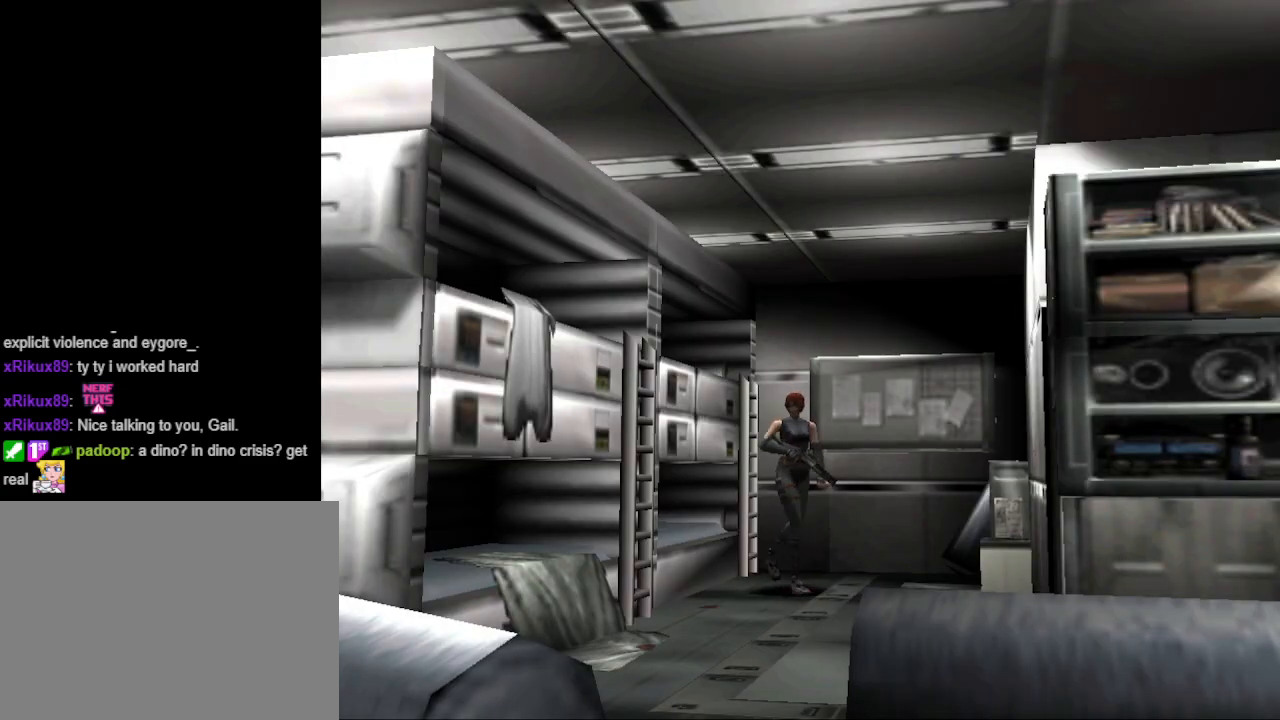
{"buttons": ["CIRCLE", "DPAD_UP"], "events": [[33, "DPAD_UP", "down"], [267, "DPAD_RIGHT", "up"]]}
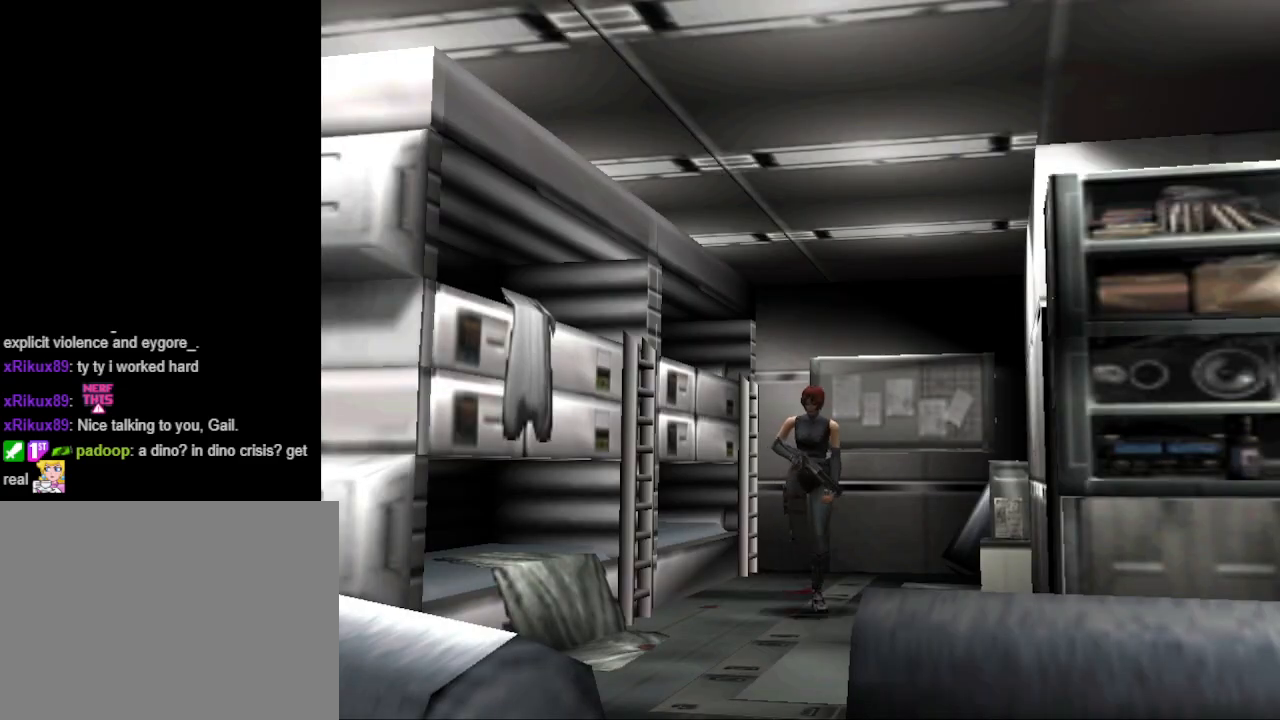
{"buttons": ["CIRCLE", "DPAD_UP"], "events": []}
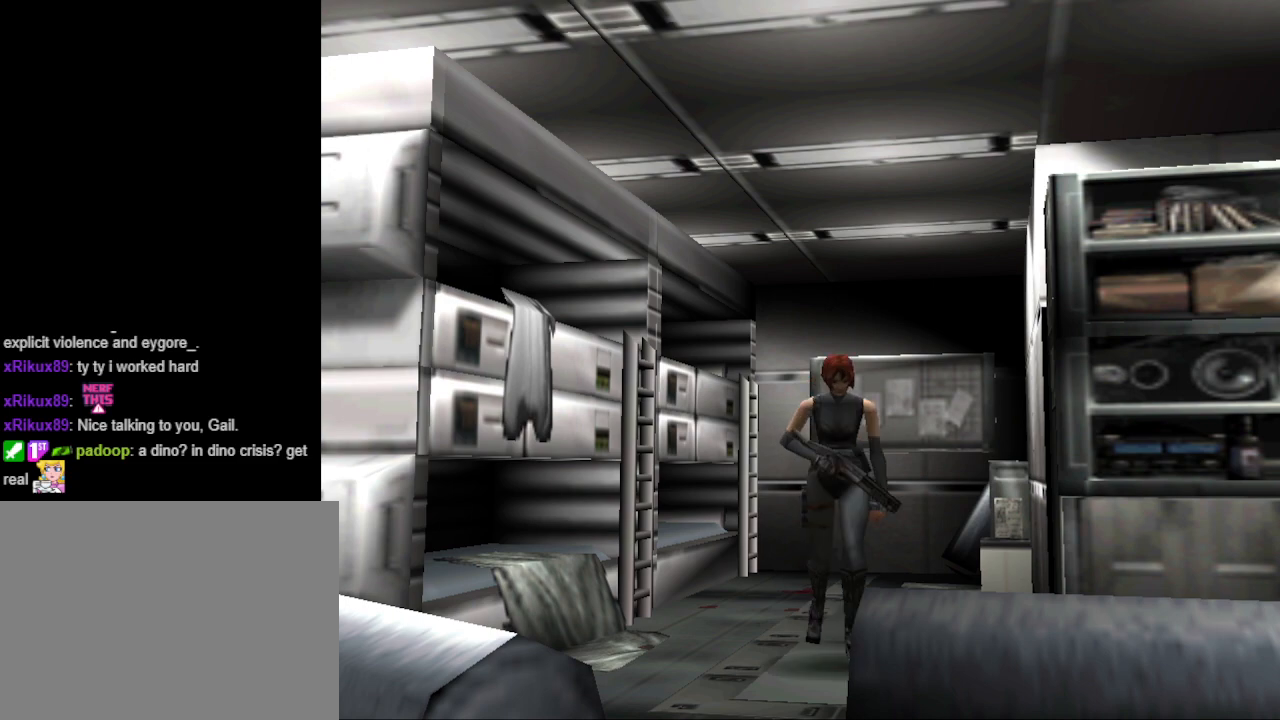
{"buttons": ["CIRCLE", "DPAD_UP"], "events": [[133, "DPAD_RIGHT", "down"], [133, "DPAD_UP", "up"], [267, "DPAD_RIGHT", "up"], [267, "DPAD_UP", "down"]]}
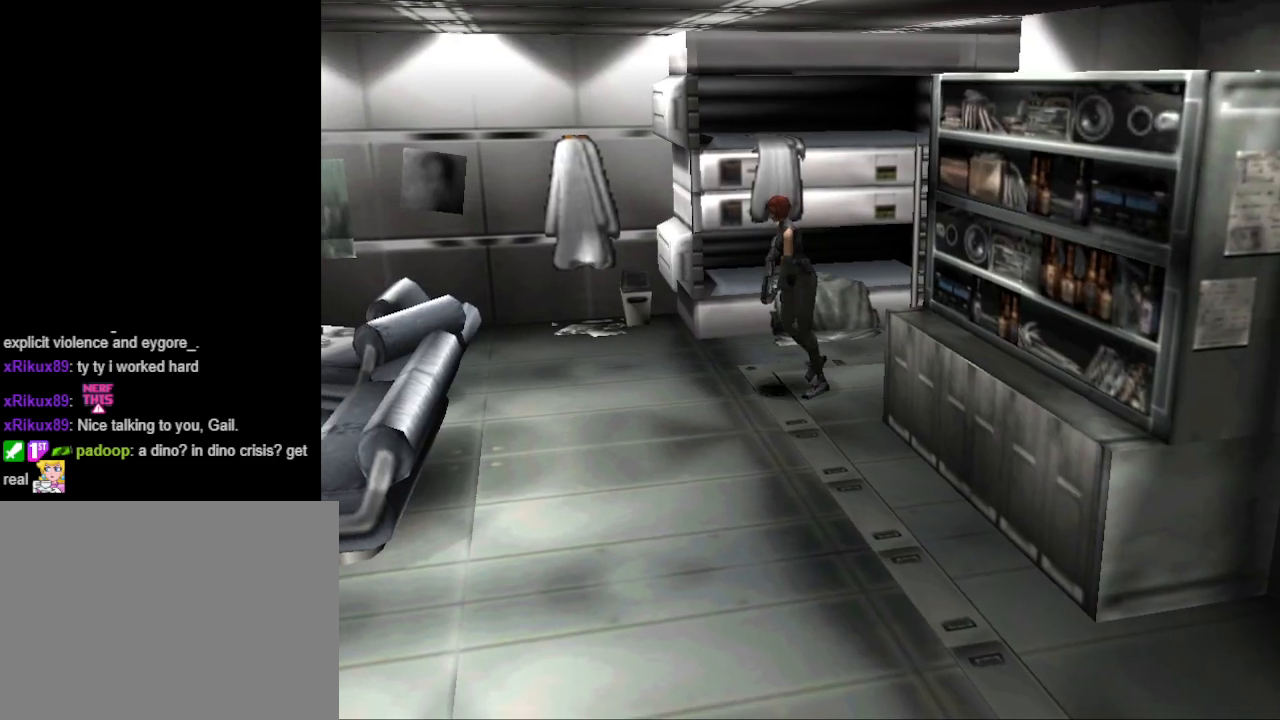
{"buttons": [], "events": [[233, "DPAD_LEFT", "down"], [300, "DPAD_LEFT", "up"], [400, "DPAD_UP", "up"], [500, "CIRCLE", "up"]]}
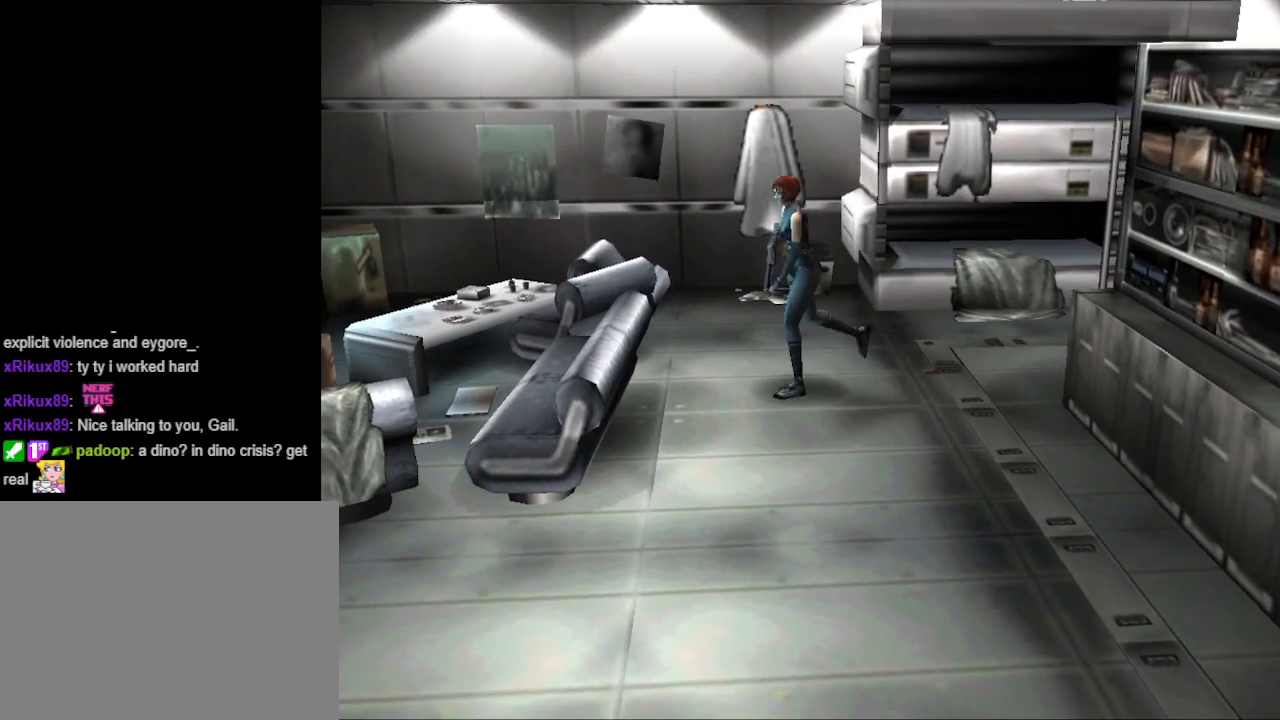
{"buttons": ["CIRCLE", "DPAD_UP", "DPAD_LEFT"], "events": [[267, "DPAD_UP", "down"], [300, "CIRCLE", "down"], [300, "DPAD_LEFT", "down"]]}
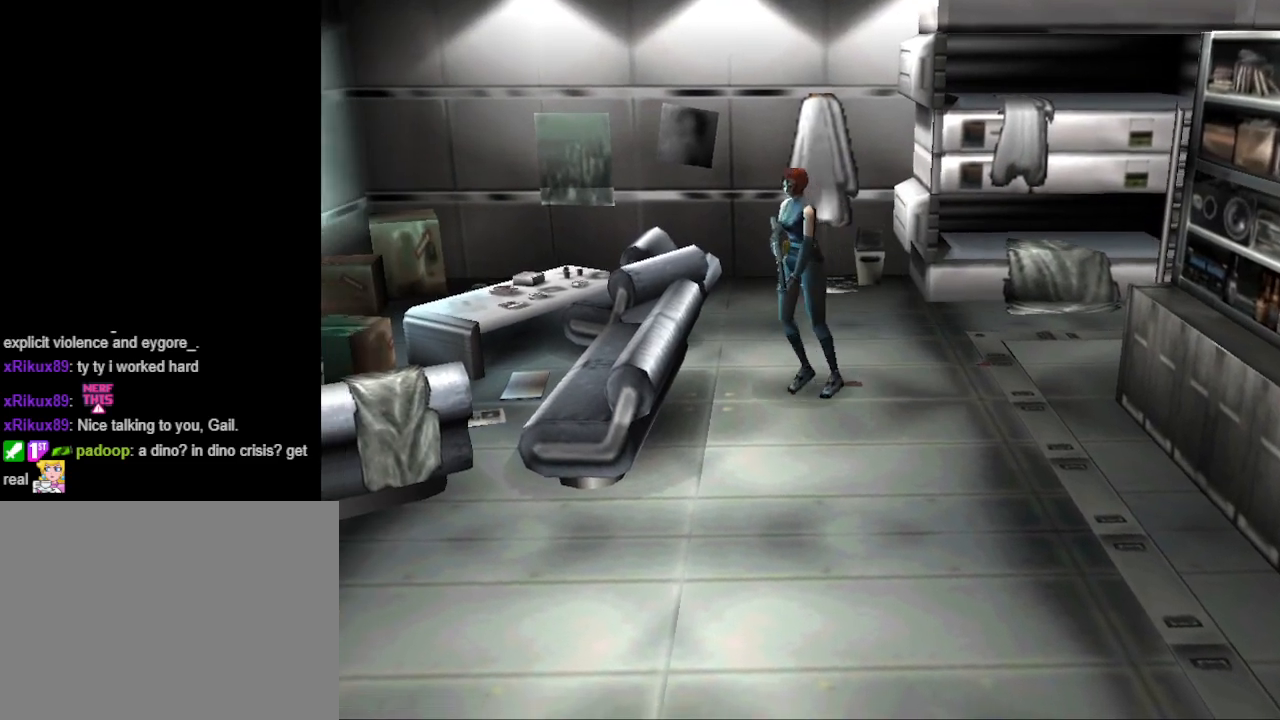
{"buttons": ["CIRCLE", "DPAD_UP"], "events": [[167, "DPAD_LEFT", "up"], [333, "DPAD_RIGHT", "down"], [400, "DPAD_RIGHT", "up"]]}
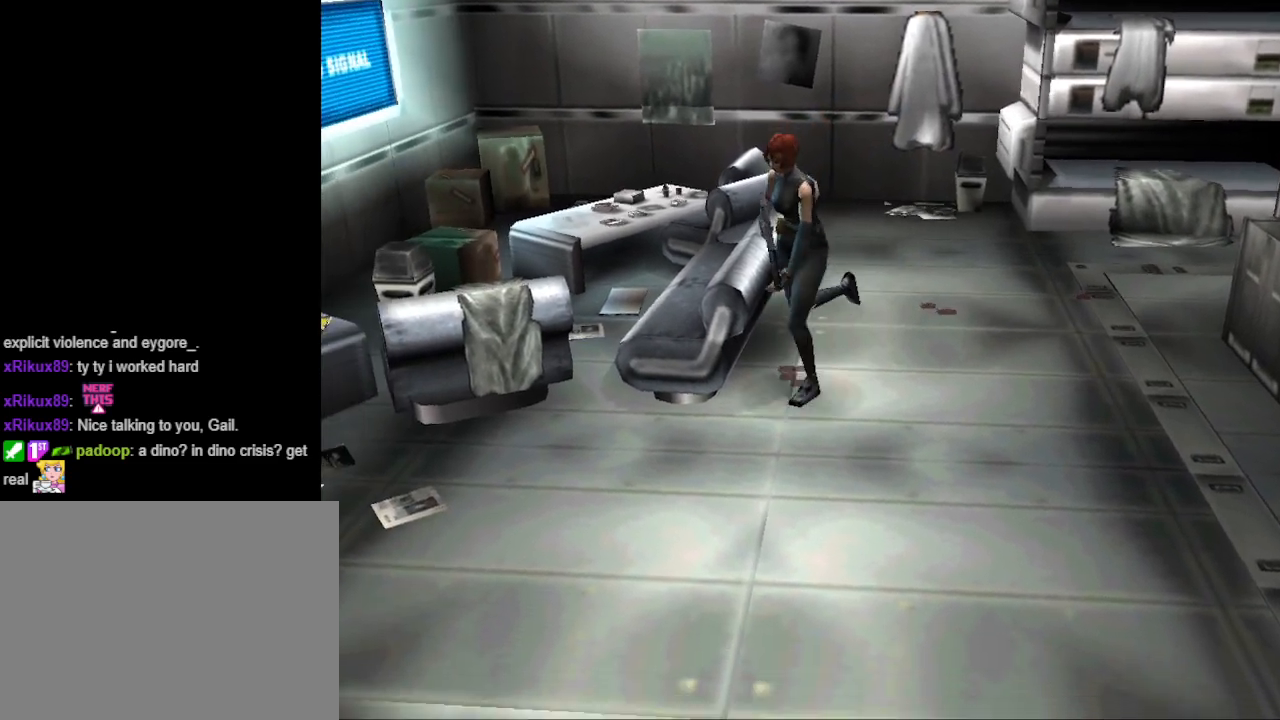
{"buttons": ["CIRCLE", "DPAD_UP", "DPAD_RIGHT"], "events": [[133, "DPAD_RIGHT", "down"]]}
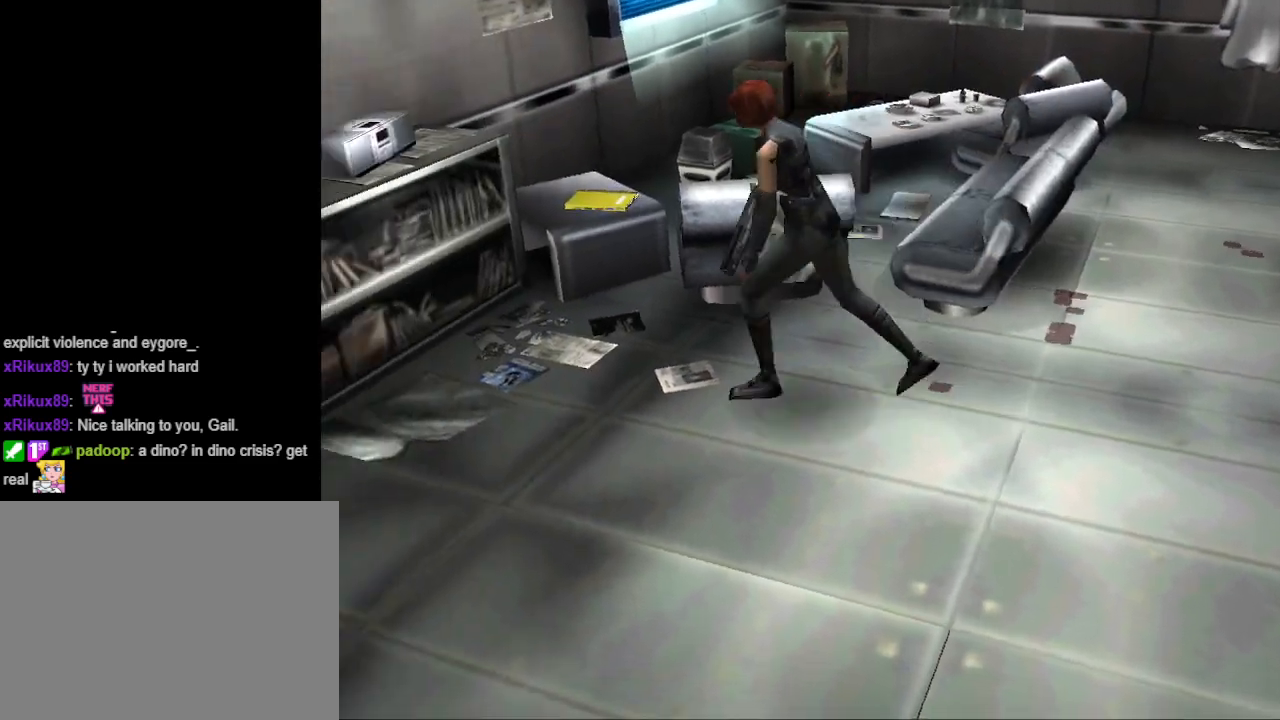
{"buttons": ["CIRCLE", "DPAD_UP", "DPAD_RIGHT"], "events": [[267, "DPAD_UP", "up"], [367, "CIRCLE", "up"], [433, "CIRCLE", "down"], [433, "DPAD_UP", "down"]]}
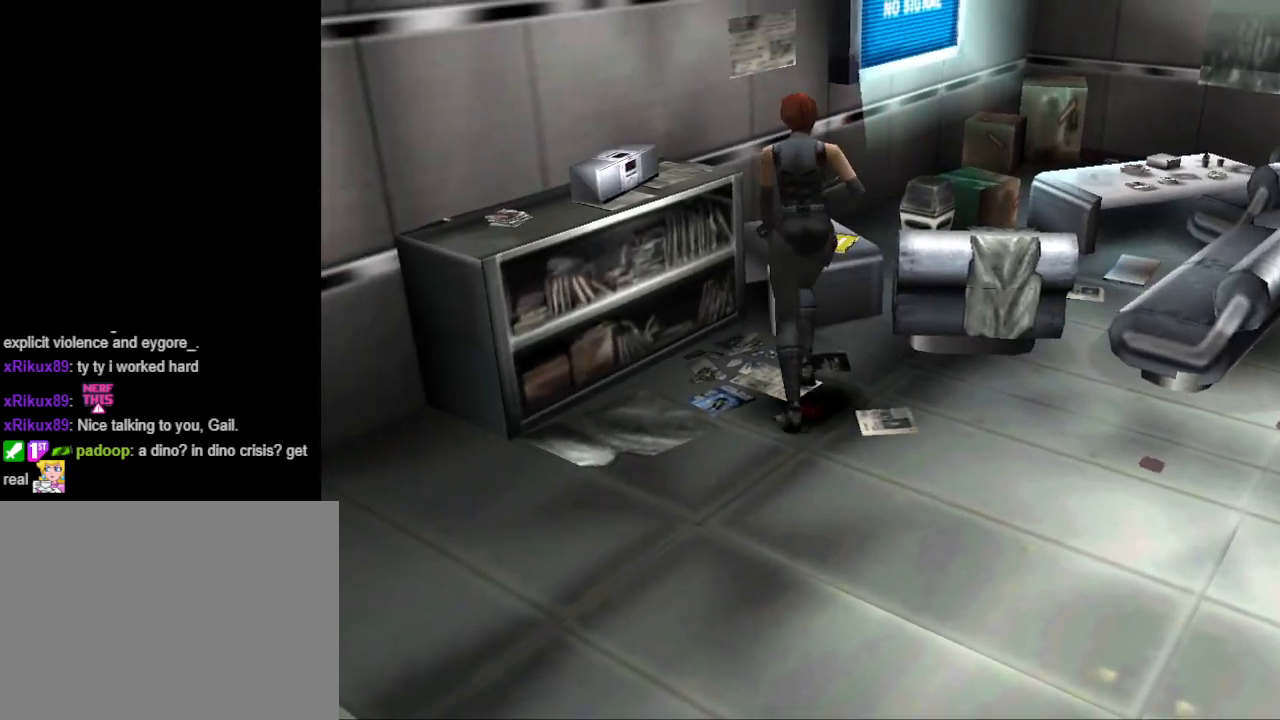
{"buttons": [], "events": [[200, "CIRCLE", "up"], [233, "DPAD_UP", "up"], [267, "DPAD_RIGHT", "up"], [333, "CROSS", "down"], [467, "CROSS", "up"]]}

[Your instructions] In the copy, include no pictures; otherwise transcribe the entries exactly.

[Answer below]
{"buttons": ["CIRCLE", "DPAD_UP"], "events": [[33, "DPAD_UP", "down"], [267, "DPAD_RIGHT", "up"]]}
{"buttons": ["CIRCLE", "DPAD_UP"], "events": []}
{"buttons": ["CIRCLE", "DPAD_UP"], "events": [[133, "DPAD_RIGHT", "down"], [133, "DPAD_UP", "up"], [267, "DPAD_RIGHT", "up"], [267, "DPAD_UP", "down"]]}
{"buttons": [], "events": [[233, "DPAD_LEFT", "down"], [300, "DPAD_LEFT", "up"], [400, "DPAD_UP", "up"], [500, "CIRCLE", "up"]]}
{"buttons": ["CIRCLE", "DPAD_UP", "DPAD_LEFT"], "events": [[267, "DPAD_UP", "down"], [300, "CIRCLE", "down"], [300, "DPAD_LEFT", "down"]]}
{"buttons": ["CIRCLE", "DPAD_UP"], "events": [[167, "DPAD_LEFT", "up"], [333, "DPAD_RIGHT", "down"], [400, "DPAD_RIGHT", "up"]]}
{"buttons": ["CIRCLE", "DPAD_UP", "DPAD_RIGHT"], "events": [[133, "DPAD_RIGHT", "down"]]}
{"buttons": ["CIRCLE", "DPAD_UP", "DPAD_RIGHT"], "events": [[267, "DPAD_UP", "up"], [367, "CIRCLE", "up"], [433, "CIRCLE", "down"], [433, "DPAD_UP", "down"]]}
{"buttons": [], "events": [[200, "CIRCLE", "up"], [233, "DPAD_UP", "up"], [267, "DPAD_RIGHT", "up"], [333, "CROSS", "down"], [467, "CROSS", "up"]]}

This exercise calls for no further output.